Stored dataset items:

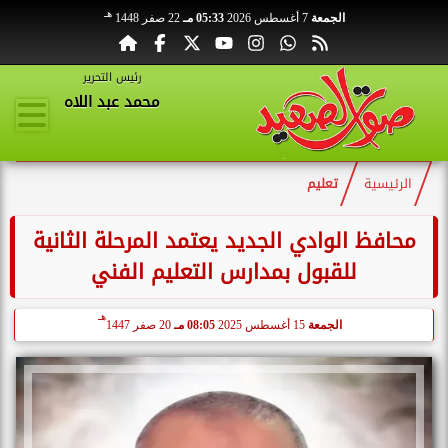
هـ
الجمعة
7 أغسطس 2026
05:33 مـ
22 صفر 1448
رئيس التحرير
محمد عبد اللاه
الرئيسية
تعليم
محافظ الوادي الجديد يعتمد المرحلة الثانية
للقبول بمدارس التعليم الفني
هـ
الجمعة
15 أغسطس 2025
08:05 مـ
20 صفر 1447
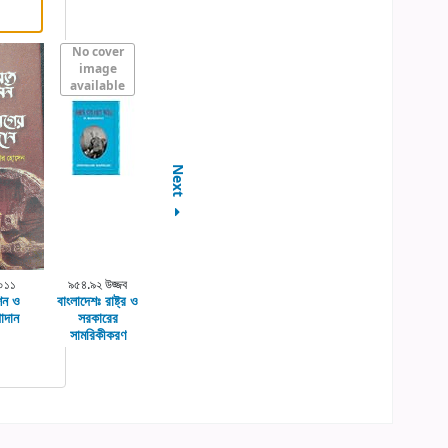
No cover
image
available
Next
০১১
৯৫৪.৯২ উজ্জব
শন ও
বাংলাদেশঃ রাষ্ট্র ও
াদান
সরকারের
সামরিকীকরণ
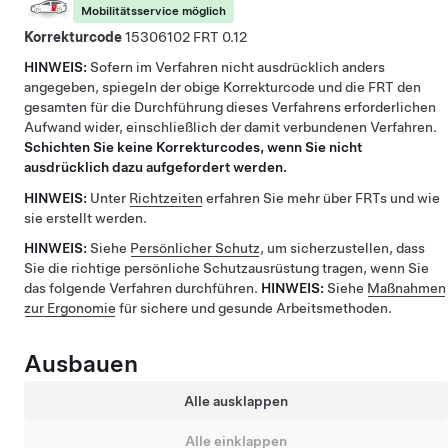
Mobilitätsservice möglich
Korrekturcode
15306102
0.12
HINWEIS:
Sofern im Verfahren nicht ausdrücklich anders
angegeben, spiegeln der obige Korrekturcode und die FRT den
gesamten für die Durchführung dieses Verfahrens erforderlichen
Aufwand wider, einschließlich der damit verbundenen Verfahren.
Schichten Sie keine Korrekturcodes, wenn Sie nicht
ausdrücklich dazu aufgefordert werden.
HINWEIS:
Unter
Richtzeiten
erfahren Sie mehr über FRTs und wie
sie erstellt werden.
HINWEIS:
Siehe
Persönlicher Schutz
, um sicherzustellen, dass
Sie die richtige persönliche Schutzausrüstung tragen, wenn Sie
das folgende Verfahren durchführen.
HINWEIS:
Siehe
Maßnahmen
zur Ergonomie
für sichere und gesunde Arbeitsmethoden.
Ausbauen
Alle ausklappen
Alle einklappen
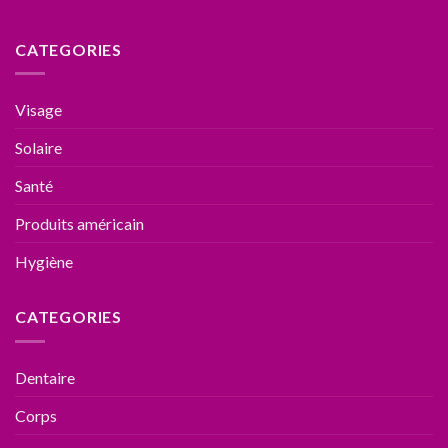
CATEGORIES
Visage
Solaire
Santé
Produits américain
Hygiène
CATEGORIES
Dentaire
Corps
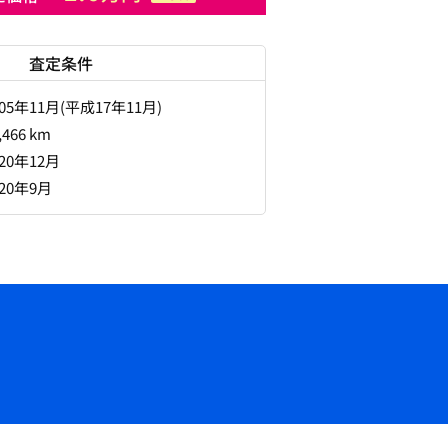
査定条件
005年11月(平成17年11月)
,466 km
020年12月
020年9月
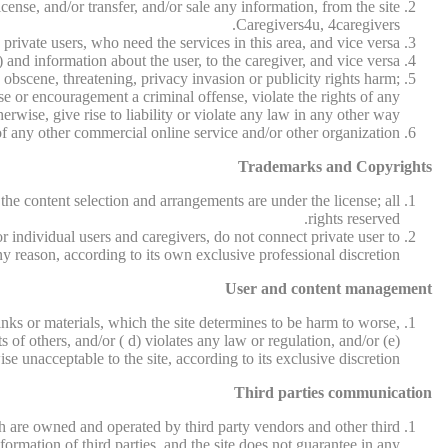
cense, and/or transfer, and/or sale any information, from the site
Caregivers4u, 4caregivers.
 private users, who need the services in this area, and vice versa.
 and information about the user, to the caregiver, and vice versa.
 obscene, threatening, privacy invasion or publicity rights harm;
se or encouragement a criminal offense, violate the rights of any
herwise, give rise to liability or violate any law in any other way.
f any other commercial online service and/or other organization.
Trademarks and Copyrights
 the content selection and arrangements are under the license; all
rights reserved.
r individual users and caregivers, do not connect private user to
ny reason, according to its own exclusive professional discretion.
User and content management
nks or materials, which the site determines to be harm to worse,
s of others, and/or ( d) violates any law or regulation, and/or (e)
se unacceptable to the site, according to its exclusive discretion.
Third parties communication
hich are owned and operated by third party vendors and other third
information of third parties, and the site does not guarantee in any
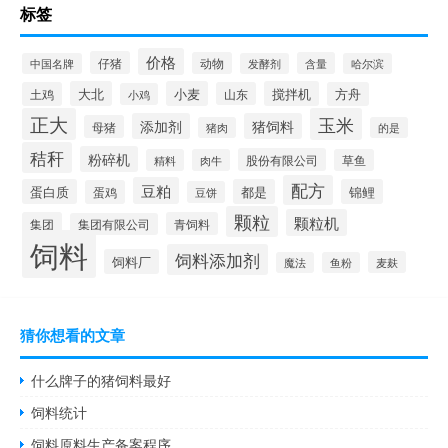
标签
价格
仔猪
动物
含量
中国名牌
发酵剂
哈尔滨
大北
小麦
搅拌机
土鸡
山东
方舟
小鸡
正大
玉米
添加剂
猪饲料
母猪
猪肉
的是
秸秆
粉碎机
股份有限公司
精料
肉牛
草鱼
配方
豆粕
蛋白质
都是
锦鲤
蛋鸡
豆饼
颗粒
颗粒机
集团
青饲料
集团有限公司
饲料
饲料添加剂
饲料厂
麦麸
魔法
鱼粉
猜你想看的文章
什么牌子的猪饲料最好
饲料统计
饲料原料生产备案程序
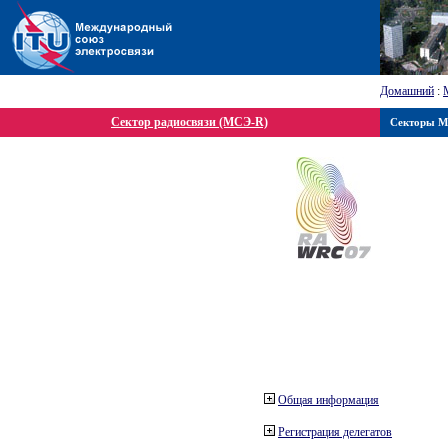
Домашний
:
Сектор радиосвязи (МСЭ-R)
Секторы 
Общая информация
Регистрация делегатов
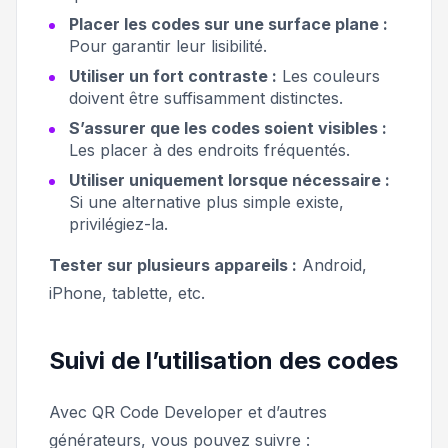
Placer les codes sur une surface plane :
Pour garantir leur lisibilité.
Utiliser un fort contraste :
Les couleurs
doivent être suffisamment distinctes.
S’assurer que les codes soient visibles :
Les placer à des endroits fréquentés.
Utiliser uniquement lorsque nécessaire :
Si une alternative plus simple existe,
privilégiez-la.
Tester sur plusieurs appareils :
Android,
iPhone, tablette, etc.
Suivi de l’utilisation des codes
Avec QR Code Developer et d’autres
générateurs, vous pouvez suivre :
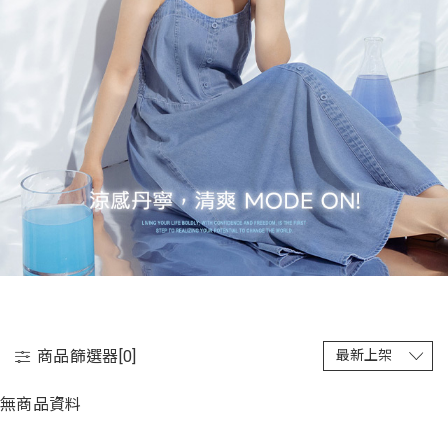
商品篩選器[
0
]
無商品資料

◆ **What the exercise asks**:
Count the lines in the records above that contain the word "ausdrücklich", and reply with only that number.

◆ **Response below**:
2